Pertahanan Kolektif (collective defence)
Bentuk keamanan regional yang paling dominan pada abad ke-19 dan ke-20 adalah bentuk pertahanan kolektif atau aliansi. Aliansi adalah struktur di mana para aktor regional berupaya mensekutukan diri mereka dengan negara-negara lain yang berpandangan sama dalam menghadapi hal yang dianggap sebagai ancaman atau musuh bersama yang jelas. Robert Osgood mendefinisikan suatu aliansi sebagai suatu kesepakatan (agreement) formal yang membuat para negara untuk berkomitmen untuk menggabungkan kekuatan militer mereka terhadap suatu negara atau negara-negara tertentu. Aliansi biasanya juga mengharuskan setidaknya salah satu partisipannya untuk menggunakan kekuatan, atau setidaknya mempertimbangkan penggunaan kekuatan dalam suatu keadaan-keadaan yang ditentukan secara khusus. Karena aliansi biasanya terdiri dari para negara berpandangan sama yang bersatu untuk menghadapi suatu ancaman atau musuh eksternal, aliansi jarang mengandung mekanisme penyelesaian pertikaian apapun untuk ancaman-ancaman internal.

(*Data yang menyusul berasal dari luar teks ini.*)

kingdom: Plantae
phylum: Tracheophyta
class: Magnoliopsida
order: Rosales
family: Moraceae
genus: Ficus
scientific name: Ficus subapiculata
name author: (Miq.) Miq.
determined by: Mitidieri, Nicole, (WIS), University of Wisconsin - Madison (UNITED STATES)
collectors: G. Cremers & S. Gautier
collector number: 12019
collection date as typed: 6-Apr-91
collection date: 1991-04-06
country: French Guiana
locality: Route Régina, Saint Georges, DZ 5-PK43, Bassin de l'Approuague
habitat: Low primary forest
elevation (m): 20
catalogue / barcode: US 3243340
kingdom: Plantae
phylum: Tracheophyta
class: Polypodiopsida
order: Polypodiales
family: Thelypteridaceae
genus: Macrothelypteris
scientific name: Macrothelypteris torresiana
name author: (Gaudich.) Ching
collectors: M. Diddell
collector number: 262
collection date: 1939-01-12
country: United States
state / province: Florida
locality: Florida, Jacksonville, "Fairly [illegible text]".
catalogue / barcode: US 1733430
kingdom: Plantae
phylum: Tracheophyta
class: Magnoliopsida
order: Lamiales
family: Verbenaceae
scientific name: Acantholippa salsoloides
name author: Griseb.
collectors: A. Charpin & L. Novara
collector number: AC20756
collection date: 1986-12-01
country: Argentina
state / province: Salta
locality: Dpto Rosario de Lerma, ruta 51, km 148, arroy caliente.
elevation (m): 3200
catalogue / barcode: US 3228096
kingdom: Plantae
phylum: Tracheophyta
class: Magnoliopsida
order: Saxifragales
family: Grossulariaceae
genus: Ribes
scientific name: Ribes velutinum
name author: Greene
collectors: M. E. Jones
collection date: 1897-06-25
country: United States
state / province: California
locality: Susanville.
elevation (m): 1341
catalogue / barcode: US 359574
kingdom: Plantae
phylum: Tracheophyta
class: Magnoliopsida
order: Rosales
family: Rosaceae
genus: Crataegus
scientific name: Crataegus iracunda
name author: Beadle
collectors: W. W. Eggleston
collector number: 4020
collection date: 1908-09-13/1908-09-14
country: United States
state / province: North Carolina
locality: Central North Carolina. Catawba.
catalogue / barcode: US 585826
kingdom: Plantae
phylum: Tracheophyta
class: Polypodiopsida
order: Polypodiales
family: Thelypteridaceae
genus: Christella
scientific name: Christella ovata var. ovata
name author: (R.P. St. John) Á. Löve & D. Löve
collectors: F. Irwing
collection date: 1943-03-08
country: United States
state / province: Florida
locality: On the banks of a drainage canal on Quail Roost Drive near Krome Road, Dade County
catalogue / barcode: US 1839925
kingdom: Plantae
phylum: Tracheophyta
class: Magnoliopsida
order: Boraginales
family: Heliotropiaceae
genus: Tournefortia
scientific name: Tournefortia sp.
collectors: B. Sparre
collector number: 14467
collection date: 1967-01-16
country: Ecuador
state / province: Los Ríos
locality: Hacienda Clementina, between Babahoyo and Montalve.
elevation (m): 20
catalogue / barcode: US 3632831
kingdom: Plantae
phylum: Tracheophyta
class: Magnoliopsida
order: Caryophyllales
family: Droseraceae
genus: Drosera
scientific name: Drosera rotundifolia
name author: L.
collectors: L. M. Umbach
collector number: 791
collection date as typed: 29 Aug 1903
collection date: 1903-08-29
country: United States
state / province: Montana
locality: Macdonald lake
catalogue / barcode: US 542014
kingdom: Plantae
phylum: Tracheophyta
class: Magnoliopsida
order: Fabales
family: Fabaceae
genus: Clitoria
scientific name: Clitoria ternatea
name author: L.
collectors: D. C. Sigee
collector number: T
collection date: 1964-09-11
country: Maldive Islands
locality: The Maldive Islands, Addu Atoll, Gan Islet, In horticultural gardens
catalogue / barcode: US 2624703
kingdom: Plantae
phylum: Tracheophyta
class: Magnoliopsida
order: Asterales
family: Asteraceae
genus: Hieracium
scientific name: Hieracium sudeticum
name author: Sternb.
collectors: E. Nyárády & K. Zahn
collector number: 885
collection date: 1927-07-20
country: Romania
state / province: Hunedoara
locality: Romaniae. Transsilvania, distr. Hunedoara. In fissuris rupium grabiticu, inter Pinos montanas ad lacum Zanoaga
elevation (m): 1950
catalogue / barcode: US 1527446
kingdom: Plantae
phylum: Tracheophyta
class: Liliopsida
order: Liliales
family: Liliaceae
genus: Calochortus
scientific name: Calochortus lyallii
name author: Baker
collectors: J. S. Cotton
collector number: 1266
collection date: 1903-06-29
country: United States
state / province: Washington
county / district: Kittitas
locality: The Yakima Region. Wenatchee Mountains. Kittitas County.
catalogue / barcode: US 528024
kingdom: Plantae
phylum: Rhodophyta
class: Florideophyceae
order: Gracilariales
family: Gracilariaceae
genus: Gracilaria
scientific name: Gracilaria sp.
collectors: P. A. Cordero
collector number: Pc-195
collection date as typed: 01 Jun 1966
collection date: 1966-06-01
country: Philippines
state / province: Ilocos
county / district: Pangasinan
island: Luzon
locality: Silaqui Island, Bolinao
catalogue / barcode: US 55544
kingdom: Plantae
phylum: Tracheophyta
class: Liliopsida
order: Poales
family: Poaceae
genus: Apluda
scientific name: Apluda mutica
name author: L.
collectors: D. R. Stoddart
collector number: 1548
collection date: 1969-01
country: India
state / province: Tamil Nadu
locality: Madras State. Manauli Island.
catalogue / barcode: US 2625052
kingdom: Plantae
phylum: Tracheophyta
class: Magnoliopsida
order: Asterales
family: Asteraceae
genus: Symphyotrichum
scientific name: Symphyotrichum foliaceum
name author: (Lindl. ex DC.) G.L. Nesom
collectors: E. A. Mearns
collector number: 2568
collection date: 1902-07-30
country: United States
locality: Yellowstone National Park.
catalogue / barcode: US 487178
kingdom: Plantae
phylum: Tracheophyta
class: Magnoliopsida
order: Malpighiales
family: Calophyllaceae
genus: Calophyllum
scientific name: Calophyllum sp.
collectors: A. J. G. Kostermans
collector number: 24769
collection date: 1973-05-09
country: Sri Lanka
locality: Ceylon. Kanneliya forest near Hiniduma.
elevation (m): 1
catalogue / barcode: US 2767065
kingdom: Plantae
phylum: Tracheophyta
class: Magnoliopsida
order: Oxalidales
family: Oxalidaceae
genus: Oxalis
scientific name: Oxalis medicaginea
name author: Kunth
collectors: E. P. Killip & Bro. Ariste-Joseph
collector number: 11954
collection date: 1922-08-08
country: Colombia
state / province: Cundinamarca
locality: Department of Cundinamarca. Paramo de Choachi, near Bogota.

Seperti telah disebutkan di atas, walaupun aliansi umumnya mengadopsi suatu definisi sempit, atau realist, tentang keamanan, pencegahan suatu ancaman militer langsung pada teritori berdaulat dari para negara, aliansi juga menawarkan suatu keuntungan politik pada para anggota di mana mereka bisa mempengaruhi proses pengambilan keputusan tentang kebijakan keamanan dari masing-masing negara. Motif-Motif politik seperti itu untuk aliansi tidak bisa secara mudah dipisahkan dari motif militer, namun adalah hal yang mungkin untuk membedakan beberapa aliansi di mana satu tipenya adalah lebih dominan dibandingkan yang lainnya. Aliansi militer muncul ketika terdapat suatu, namun adalah hal yang mungkin untuk membedakan beberapa aliansi di mana satu tipenya adalah lebih dominan dibandingkan yang lainnya. Aliansi militer muncul ketika terdapat suatu ancaman yang kelas yang tidak bisa diimbangi oleh sumber-sumber daya dari satu negara tunggal. Aliansi politik berkembang jika terdapat keuntungan yang jelas yang bisa dibantu untuk dipelihara oleh aliansi tersebut. Aliansi-aliansi seperti itu adalah aliansi yang membantu memelihara atau menjustifikasi suatu distribusi kekuatan tertentu (yang seringkali diukur dalam takaran militer) di dalam sistem internasional yang menguntungkan bagi para anggota aliansi.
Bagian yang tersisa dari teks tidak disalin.